В моем сыром и вонючем убежище паук или другая не менее гадкая тварь уселась мне на лоб и с мгновение дрожала, не двигаясь, словно почувствовав опасность, но потом начала исследовать новую территорию, поползла по лбу к левому виску.
– Поэтому я вернулся вечером и решил, что позвоню в дверь, а потом под тем или иным предлогом войду в дом. Ты бы удивился, каким глупостям верят люди, хотят верить, даже если видят у двери полнейшего незнакомца. Но нашел незапертую калитку, по дорожке вдоль дома прошел во двор, просто проводя рекогносцировку. И вот они сидят в темноте во внутреннем дворике, с парой свечей, смотрят на огни бухты и пьют мартини. Пистолет у меня был с глушителем, поэтому, когда я прострелил ему, сидящему в шезлонге, голову, никто этого услышать не мог. Прежде чем старая пташка произнесла хоть слово, я приставил пистолет к ее голове и утащил через сдвижную дверь в дом.
Когда паук от левого виска двинулся к щеке, я решил, что у охотника осталось мало патронов. Располагая лишь несколькими, не мог он ходить по гостиной и стрелять наугад. Вот и стремился достать меня своими байками про убийства, щекоча мне нервы, пока я непроизвольно не выдам себя. А паук определенно решил ему помочь, добрался до уголка моего открытого рта, через который я тихонько дышал. Я сжал губы, и паук перебрался на подбородок.

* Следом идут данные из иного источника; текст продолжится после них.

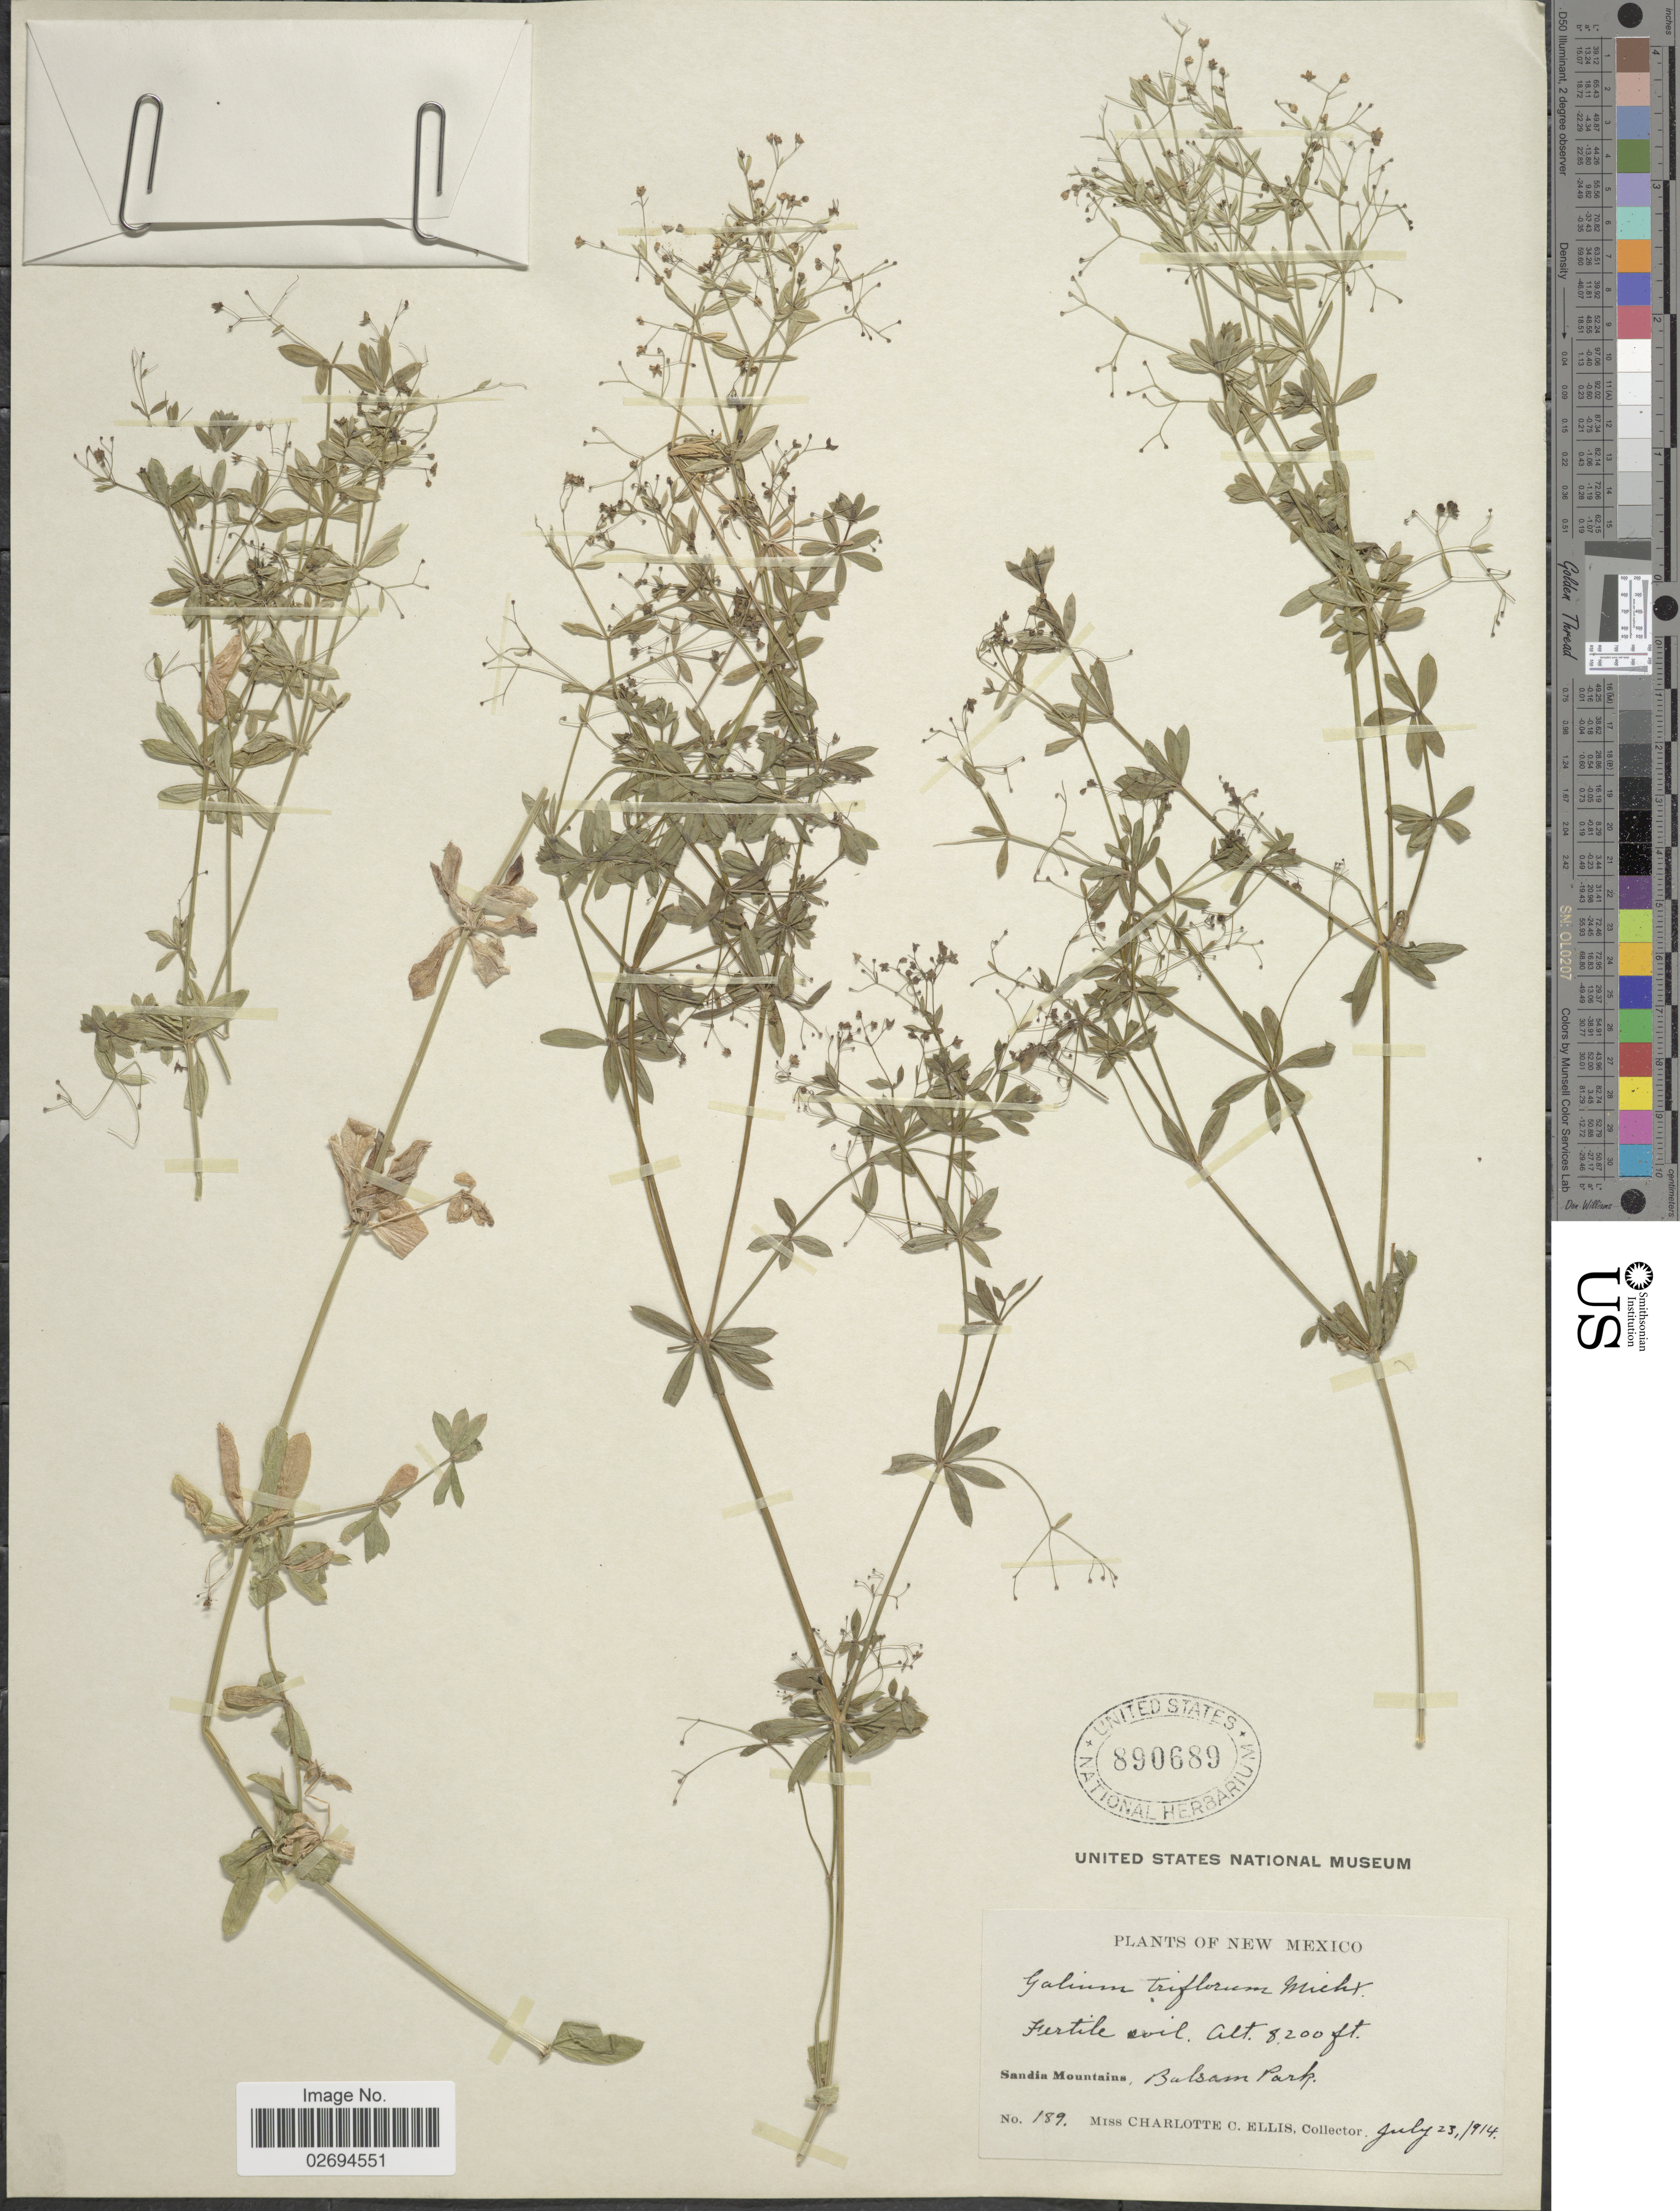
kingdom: Plantae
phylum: Tracheophyta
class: Magnoliopsida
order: Gentianales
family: Rubiaceae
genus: Galium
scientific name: Galium triflorum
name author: Michx.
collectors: C. C. Ellis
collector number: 189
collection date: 1914-07-23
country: United States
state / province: New Mexico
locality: Sandia Mountains, Balsam Park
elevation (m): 2499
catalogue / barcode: US 890689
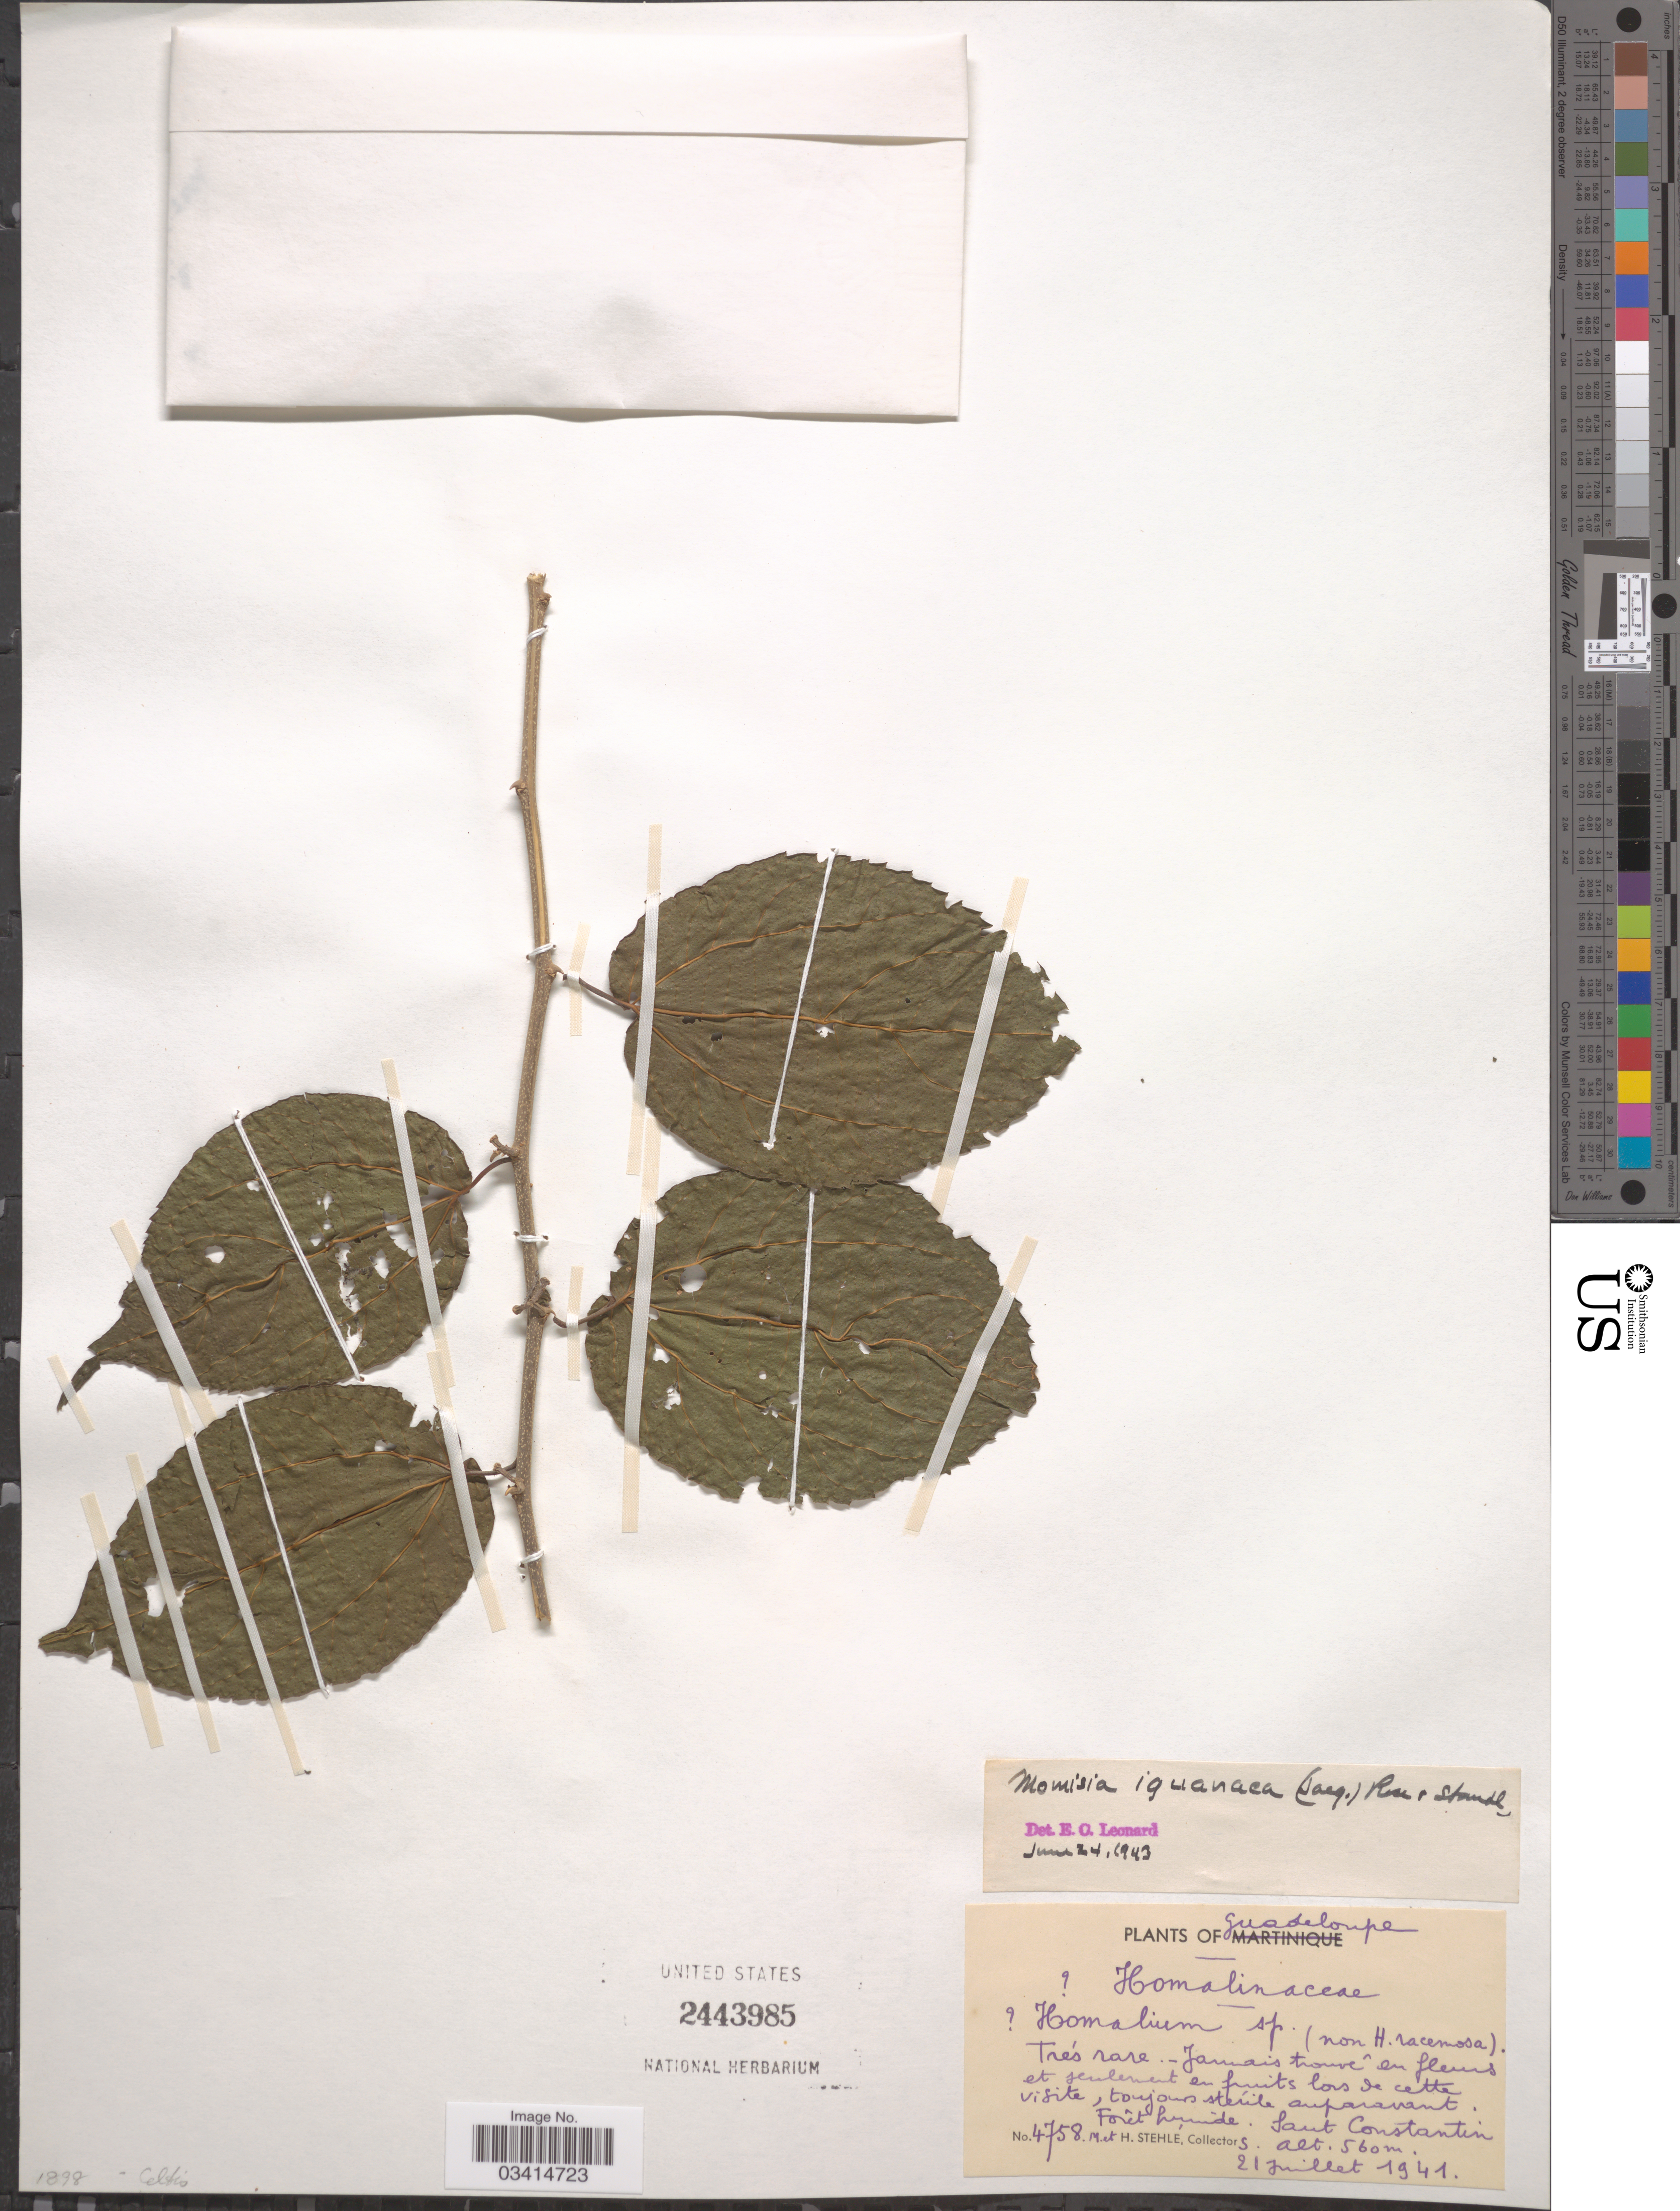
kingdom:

– Мы со старой пташкой переходили из комнаты в комнату, чтобы она могла показать мне, где что запрятано. Она продолжала говорить, что они бедные, и мне пришлось врезать ей, чтобы настроить на серьезный лад. В итоге все вышло очень смешно, да только в дураках остался я. Украшения она носила поддельные, весь антиквариат оказался новоделом, а после очередного биржевого краха у них осталась только паршивая пенсия да этот гребаный дом, где они могли жить только благодаря обратной закладной [35] . В итоге я потратил на них целый вечер моего отдыха, а добыча составила лишь шестьсот двенадцать долларов и хрустальное пресс-папье с письменного стола старика, которое мне понравилось, но теперь я даже не знаю, куда оно подевалось.
35
Обратная закладная/ reverse mortgage позволяет кредитору выплачивать домовладельцу ежемесячные платежи, а затем, в заранее оговоренный срок, обычно когда домовладелец умирает, дает возможность продать жилище и погасить выданную ссуду.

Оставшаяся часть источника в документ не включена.